JOUW OPDRACHT ▸ Zet alle regels uit de rijen hieronder in een Markdown-tabel met de kolommen Nr en Regel. Geef elke regel een volgnummer in Nr en laat lege regels weg.

#####

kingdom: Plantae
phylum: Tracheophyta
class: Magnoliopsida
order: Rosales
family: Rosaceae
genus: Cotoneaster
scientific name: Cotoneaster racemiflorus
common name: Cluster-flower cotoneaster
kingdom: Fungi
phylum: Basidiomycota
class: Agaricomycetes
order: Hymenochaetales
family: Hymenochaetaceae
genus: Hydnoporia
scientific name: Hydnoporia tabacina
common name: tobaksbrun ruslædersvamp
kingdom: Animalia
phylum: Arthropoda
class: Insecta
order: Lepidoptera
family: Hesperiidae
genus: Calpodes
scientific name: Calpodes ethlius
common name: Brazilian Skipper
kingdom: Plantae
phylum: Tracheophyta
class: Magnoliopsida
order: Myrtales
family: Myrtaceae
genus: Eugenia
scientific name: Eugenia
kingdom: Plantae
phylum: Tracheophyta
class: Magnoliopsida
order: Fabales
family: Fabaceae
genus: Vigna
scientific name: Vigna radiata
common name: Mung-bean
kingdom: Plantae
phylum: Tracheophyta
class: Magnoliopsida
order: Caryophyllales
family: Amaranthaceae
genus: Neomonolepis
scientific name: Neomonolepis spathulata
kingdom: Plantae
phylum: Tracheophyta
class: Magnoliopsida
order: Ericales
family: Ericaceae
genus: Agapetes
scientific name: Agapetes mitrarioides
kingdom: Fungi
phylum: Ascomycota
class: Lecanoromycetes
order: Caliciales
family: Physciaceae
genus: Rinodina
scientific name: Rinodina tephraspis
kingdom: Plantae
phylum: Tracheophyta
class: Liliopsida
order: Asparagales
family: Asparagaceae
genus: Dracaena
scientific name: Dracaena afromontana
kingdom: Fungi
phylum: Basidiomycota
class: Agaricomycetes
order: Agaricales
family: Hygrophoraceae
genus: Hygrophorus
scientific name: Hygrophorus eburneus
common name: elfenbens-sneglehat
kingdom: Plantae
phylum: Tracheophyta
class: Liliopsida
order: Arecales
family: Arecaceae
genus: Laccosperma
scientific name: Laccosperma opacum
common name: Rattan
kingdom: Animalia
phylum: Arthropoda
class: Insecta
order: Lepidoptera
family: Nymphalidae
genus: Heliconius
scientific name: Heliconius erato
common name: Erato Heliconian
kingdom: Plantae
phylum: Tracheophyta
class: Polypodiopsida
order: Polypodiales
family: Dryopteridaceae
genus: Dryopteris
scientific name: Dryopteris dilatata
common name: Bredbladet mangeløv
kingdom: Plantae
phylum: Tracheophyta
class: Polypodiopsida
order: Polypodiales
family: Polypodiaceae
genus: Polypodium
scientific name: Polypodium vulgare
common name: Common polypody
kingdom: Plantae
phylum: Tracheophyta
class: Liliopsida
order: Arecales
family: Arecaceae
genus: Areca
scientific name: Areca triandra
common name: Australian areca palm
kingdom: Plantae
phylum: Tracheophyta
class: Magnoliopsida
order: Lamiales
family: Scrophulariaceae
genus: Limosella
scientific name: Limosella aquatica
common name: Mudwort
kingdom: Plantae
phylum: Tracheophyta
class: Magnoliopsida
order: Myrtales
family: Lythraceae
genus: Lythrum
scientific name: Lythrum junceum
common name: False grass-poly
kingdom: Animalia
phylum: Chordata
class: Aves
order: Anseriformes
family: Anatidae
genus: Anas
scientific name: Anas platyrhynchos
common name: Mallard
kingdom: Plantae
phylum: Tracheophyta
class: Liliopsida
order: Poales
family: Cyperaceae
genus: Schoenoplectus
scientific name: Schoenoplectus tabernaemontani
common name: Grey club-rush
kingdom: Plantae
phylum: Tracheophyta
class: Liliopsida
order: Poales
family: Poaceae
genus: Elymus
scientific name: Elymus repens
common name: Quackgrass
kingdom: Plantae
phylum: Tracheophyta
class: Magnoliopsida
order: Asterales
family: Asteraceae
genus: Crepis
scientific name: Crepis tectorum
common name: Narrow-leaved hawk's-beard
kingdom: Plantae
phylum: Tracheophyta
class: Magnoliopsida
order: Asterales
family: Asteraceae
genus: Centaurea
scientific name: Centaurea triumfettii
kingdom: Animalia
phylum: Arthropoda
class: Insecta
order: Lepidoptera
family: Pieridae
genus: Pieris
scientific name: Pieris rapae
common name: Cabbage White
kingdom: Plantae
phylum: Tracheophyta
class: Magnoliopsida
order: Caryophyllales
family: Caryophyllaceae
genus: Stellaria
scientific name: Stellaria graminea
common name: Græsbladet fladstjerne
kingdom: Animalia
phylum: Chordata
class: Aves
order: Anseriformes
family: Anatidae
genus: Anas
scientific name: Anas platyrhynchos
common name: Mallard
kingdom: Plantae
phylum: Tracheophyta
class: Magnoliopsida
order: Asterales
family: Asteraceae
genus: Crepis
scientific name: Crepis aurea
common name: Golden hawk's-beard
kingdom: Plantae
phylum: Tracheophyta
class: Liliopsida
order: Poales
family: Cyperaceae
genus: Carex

#####

UITKOMST OEFENING ▸
| Nr | Regel |
|---|---|
| 1 | kingdom: Plantae |
| 2 | phylum: Tracheophyta |
| 3 | class: Magnoliopsida |
| 4 | order: Rosales |
| 5 | family: Rosaceae |
| 6 | genus: Cotoneaster |
| 7 | scientific name: Cotoneaster racemiflorus |
| 8 | common name: Cluster-flower cotoneaster |
| 9 | kingdom: Fungi |
| 10 | phylum: Basidiomycota |
| 11 | class: Agaricomycetes |
| 12 | order: Hymenochaetales |
| 13 | family: Hymenochaetaceae |
| 14 | genus: Hydnoporia |
| 15 | scientific name: Hydnoporia tabacina |
| 16 | common name: tobaksbrun ruslædersvamp |
| 17 | kingdom: Animalia |
| 18 | phylum: Arthropoda |
| 19 | class: Insecta |
| 20 | order: Lepidoptera |
| 21 | family: Hesperiidae |
| 22 | genus: Calpodes |
| 23 | scientific name: Calpodes ethlius |
| 24 | common name: Brazilian Skipper |
| 25 | kingdom: Plantae |
| 26 | phylum: Tracheophyta |
| 27 | class: Magnoliopsida |
| 28 | order: Myrtales |
| 29 | family: Myrtaceae |
| 30 | genus: Eugenia |
| 31 | scientific name: Eugenia |
| 32 | kingdom: Plantae |
| 33 | phylum: Tracheophyta |
| 34 | class: Magnoliopsida |
| 35 | order: Fabales |
| 36 | family: Fabaceae |
| 37 | genus: Vigna |
| 38 | scientific name: Vigna radiata |
| 39 | common name: Mung-bean |
| 40 | kingdom: Plantae |
| 41 | phylum: Tracheophyta |
| 42 | class: Magnoliopsida |
| 43 | order: Caryophyllales |
| 44 | family: Amaranthaceae |
| 45 | genus: Neomonolepis |
| 46 | scientific name: Neomonolepis spathulata |
| 47 | kingdom: Plantae |
| 48 | phylum: Tracheophyta |
| 49 | class: Magnoliopsida |
| 50 | order: Ericales |
| 51 | family: Ericaceae |
| 52 | genus: Agapetes |
| 53 | scientific name: Agapetes mitrarioides |
| 54 | kingdom: Fungi |
| 55 | phylum: Ascomycota |
| 56 | class: Lecanoromycetes |
| 57 | order: Caliciales |
| 58 | family: Physciaceae |
| 59 | genus: Rinodina |
| 60 | scientific name: Rinodina tephraspis |
| 61 | kingdom: Plantae |
| 62 | phylum: Tracheophyta |
| 63 | class: Liliopsida |
| 64 | order: Asparagales |
| 65 | family: Asparagaceae |
| 66 | genus: Dracaena |
| 67 | scientific name: Dracaena afromontana |
| 68 | kingdom: Fungi |
| 69 | phylum: Basidiomycota |
| 70 | class: Agaricomycetes |
| 71 | order: Agaricales |
| 72 | family: Hygrophoraceae |
| 73 | genus: Hygrophorus |
| 74 | scientific name: Hygrophorus eburneus |
| 75 | common name: elfenbens-sneglehat |
| 76 | kingdom: Plantae |
| 77 | phylum: Tracheophyta |
| 78 | class: Liliopsida |
| 79 | order: Arecales |
| 80 | family: Arecaceae |
| 81 | genus: Laccosperma |
| 82 | scientific name: Laccosperma opacum |
| 83 | common name: Rattan |
| 84 | kingdom: Animalia |
| 85 | phylum: Arthropoda |
| 86 | class: Insecta |
| 87 | order: Lepidoptera |
| 88 | family: Nymphalidae |
| 89 | genus: Heliconius |
| 90 | scientific name: Heliconius erato |
| 91 | common name: Erato Heliconian |
| 92 | kingdom: Plantae |
| 93 | phylum: Tracheophyta |
| 94 | class: Polypodiopsida |
| 95 | order: Polypodiales |
| 96 | family: Dryopteridaceae |
| 97 | genus: Dryopteris |
| 98 | scientific name: Dryopteris dilatata |
| 99 | common name: Bredbladet mangeløv |
| 100 | kingdom: Plantae |
| 101 | phylum: Tracheophyta |
| 102 | class: Polypodiopsida |
| 103 | order: Polypodiales |
| 104 | family: Polypodiaceae |
| 105 | genus: Polypodium |
| 106 | scientific name: Polypodium vulgare |
| 107 | common name: Common polypody |
| 108 | kingdom: Plantae |
| 109 | phylum: Tracheophyta |
| 110 | class: Liliopsida |
| 111 | order: Arecales |
| 112 | family: Arecaceae |
| 113 | genus: Areca |
| 114 | scientific name: Areca triandra |
| 115 | common name: Australian areca palm |
| 116 | kingdom: Plantae |
| 117 | phylum: Tracheophyta |
| 118 | class: Magnoliopsida |
| 119 | order: Lamiales |
| 120 | family: Scrophulariaceae |
| 121 | genus: Limosella |
| 122 | scientific name: Limosella aquatica |
| 123 | common name: Mudwort |
| 124 | kingdom: Plantae |
| 125 | phylum: Tracheophyta |
| 126 | class: Magnoliopsida |
| 127 | order: Myrtales |
| 128 | family: Lythraceae |
| 129 | genus: Lythrum |
| 130 | scientific name: Lythrum junceum |
| 131 | common name: False grass-poly |
| 132 | kingdom: Animalia |
| 133 | phylum: Chordata |
| 134 | class: Aves |
| 135 | order: Anseriformes |
| 136 | family: Anatidae |
| 137 | genus: Anas |
| 138 | scientific name: Anas platyrhynchos |
| 139 | common name: Mallard |
| 140 | kingdom: Plantae |
| 141 | phylum: Tracheophyta |
| 142 | class: Liliopsida |
| 143 | order: Poales |
| 144 | family: Cyperaceae |
| 145 | genus: Schoenoplectus |
| 146 | scientific name: Schoenoplectus tabernaemontani |
| 147 | common name: Grey club-rush |
| 148 | kingdom: Plantae |
| 149 | phylum: Tracheophyta |
| 150 | class: Liliopsida |
| 151 | order: Poales |
| 152 | family: Poaceae |
| 153 | genus: Elymus |
| 154 | scientific name: Elymus repens |
| 155 | common name: Quackgrass |
| 156 | kingdom: Plantae |
| 157 | phylum: Tracheophyta |
| 158 | class: Magnoliopsida |
| 159 | order: Asterales |
| 160 | family: Asteraceae |
| 161 | genus: Crepis |
| 162 | scientific name: Crepis tectorum |
| 163 | common name: Narrow-leaved hawk's-beard |
| 164 | kingdom: Plantae |
| 165 | phylum: Tracheophyta |
| 166 | class: Magnoliopsida |
| 167 | order: Asterales |
| 168 | family: Asteraceae |
| 169 | genus: Centaurea |
| 170 | scientific name: Centaurea triumfettii |
| 171 | kingdom: Animalia |
| 172 | phylum: Arthropoda |
| 173 | class: Insecta |
| 174 | order: Lepidoptera |
| 175 | family: Pieridae |
| 176 | genus: Pieris |
| 177 | scientific name: Pieris rapae |
| 178 | common name: Cabbage White |
| 179 | kingdom: Plantae |
| 180 | phylum: Tracheophyta |
| 181 | class: Magnoliopsida |
| 182 | order: Caryophyllales |
| 183 | family: Caryophyllaceae |
| 184 | genus: Stellaria |
| 185 | scientific name: Stellaria graminea |
| 186 | common name: Græsbladet fladstjerne |
| 187 | kingdom: Animalia |
| 188 | phylum: Chordata |
| 189 | class: Aves |
| 190 | order: Anseriformes |
| 191 | family: Anatidae |
| 192 | genus: Anas |
| 193 | scientific name: Anas platyrhynchos |
| 194 | common name: Mallard |
| 195 | kingdom: Plantae |
| 196 | phylum: Tracheophyta |
| 197 | class: Magnoliopsida |
| 198 | order: Asterales |
| 199 | family: Asteraceae |
| 200 | genus: Crepis |
| 201 | scientific name: Crepis aurea |
| 202 | common name: Golden hawk's-beard |
| 203 | kingdom: Plantae |
| 204 | phylum: Tracheophyta |
| 205 | class: Liliopsida |
| 206 | order: Poales |
| 207 | family: Cyperaceae |
| 208 | genus: Carex |